I got "Grace and Peace" from a minister my church had in my younger days.

L.S./M.F.T said...

... and this, reminiscent of Norway's Pre-Christian days, courtesy of Led Zeppelin:

"No Quarter"

Close the door, put out the light.
You know they won't be home tonight.
The snow falls hard and don't you know?
The winds of Thor are blowing cold.
They're wearing steel that's bright and true
They carry news that must get through.

They choose the path where no-one goes.

They hold no quarter.

Walking side by side with death, The devil mocks their every step
The snow drives back the foot that's slow, The dogs of doom are howling more
They carry news that must get through, To build a dream for me and you

They choose the path where no-one goes.

They hold no quarter.
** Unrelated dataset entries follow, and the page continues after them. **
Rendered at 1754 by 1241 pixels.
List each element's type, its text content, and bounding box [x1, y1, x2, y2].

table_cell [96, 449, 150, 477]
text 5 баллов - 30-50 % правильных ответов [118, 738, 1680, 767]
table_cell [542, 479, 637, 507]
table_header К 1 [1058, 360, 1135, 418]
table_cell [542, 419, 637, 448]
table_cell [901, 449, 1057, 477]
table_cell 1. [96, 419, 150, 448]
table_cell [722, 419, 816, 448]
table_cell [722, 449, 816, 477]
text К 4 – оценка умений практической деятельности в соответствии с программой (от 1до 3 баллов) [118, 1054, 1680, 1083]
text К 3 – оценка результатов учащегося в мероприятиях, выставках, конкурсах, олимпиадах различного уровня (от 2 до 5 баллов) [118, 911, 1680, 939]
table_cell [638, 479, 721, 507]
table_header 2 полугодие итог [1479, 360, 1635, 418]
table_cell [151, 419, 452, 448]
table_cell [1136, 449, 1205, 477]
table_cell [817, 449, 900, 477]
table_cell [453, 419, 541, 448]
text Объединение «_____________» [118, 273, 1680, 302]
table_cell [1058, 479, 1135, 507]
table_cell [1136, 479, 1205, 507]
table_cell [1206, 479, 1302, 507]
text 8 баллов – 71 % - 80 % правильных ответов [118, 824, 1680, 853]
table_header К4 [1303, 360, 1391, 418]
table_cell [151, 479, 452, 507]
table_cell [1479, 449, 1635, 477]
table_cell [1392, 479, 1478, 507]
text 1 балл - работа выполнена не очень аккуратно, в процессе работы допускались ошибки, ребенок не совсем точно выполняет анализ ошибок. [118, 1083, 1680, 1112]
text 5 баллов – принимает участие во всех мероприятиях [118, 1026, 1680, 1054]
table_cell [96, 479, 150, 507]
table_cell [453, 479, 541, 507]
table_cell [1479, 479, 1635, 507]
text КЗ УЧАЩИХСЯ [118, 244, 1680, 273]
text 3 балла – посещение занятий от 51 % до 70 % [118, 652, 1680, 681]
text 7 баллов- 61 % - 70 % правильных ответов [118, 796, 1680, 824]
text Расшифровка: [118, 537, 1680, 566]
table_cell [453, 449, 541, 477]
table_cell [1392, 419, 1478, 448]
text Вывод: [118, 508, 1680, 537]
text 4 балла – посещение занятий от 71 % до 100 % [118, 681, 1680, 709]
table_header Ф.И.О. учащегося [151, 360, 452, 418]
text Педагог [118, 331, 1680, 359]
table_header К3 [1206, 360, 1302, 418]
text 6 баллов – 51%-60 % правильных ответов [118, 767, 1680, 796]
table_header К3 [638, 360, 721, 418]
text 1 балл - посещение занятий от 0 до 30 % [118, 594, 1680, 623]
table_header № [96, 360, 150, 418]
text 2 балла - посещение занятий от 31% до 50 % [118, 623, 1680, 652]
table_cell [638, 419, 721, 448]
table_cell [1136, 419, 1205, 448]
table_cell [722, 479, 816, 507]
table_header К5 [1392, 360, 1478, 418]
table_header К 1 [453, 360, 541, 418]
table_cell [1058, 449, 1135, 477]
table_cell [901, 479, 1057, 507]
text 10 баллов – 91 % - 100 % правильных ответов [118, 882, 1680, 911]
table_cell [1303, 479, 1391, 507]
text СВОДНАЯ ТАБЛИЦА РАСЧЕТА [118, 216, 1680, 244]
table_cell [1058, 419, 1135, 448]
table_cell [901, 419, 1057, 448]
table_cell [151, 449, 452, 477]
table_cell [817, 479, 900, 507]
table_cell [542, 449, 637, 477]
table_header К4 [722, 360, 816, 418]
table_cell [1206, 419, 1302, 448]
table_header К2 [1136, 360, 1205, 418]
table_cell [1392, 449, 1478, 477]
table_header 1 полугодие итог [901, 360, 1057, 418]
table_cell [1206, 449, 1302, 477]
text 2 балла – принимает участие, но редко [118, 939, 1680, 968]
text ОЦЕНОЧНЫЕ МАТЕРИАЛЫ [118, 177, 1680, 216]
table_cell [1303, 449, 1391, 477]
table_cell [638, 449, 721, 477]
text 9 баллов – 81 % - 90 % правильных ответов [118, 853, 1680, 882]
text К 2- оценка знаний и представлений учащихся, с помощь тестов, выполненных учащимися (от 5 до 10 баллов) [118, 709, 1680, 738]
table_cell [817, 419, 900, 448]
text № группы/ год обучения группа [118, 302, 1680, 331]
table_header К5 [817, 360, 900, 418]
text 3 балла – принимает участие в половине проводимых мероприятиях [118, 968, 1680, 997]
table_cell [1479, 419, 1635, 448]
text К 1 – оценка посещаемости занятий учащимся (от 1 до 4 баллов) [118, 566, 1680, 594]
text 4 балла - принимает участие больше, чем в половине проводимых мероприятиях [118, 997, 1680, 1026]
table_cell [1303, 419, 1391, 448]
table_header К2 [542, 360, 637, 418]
They ask no quarter.
The pain, the pain without quarter.
They ask no quarter.
The dogs of doom are howling more!


(Lyrics courtesy of [ www.azlyrics.com ] )

Anonymous said...

When analyzing lyrics it's always vital to go with the obvious.

http://youtube.com/watch?v=FIvQQXGyr3A

Interrobang said...

You and my mom, Drifty, with the electric boobs thing...

driftglass said...

Ivory Bill Woodpecker,
To be clear, I do not necessarily disbelieve; I just don;t require it to make the wheels go 'round.

Interrobang,
You should know, the mention of me, you mom, and electric boobs in the same sentence disturbs me.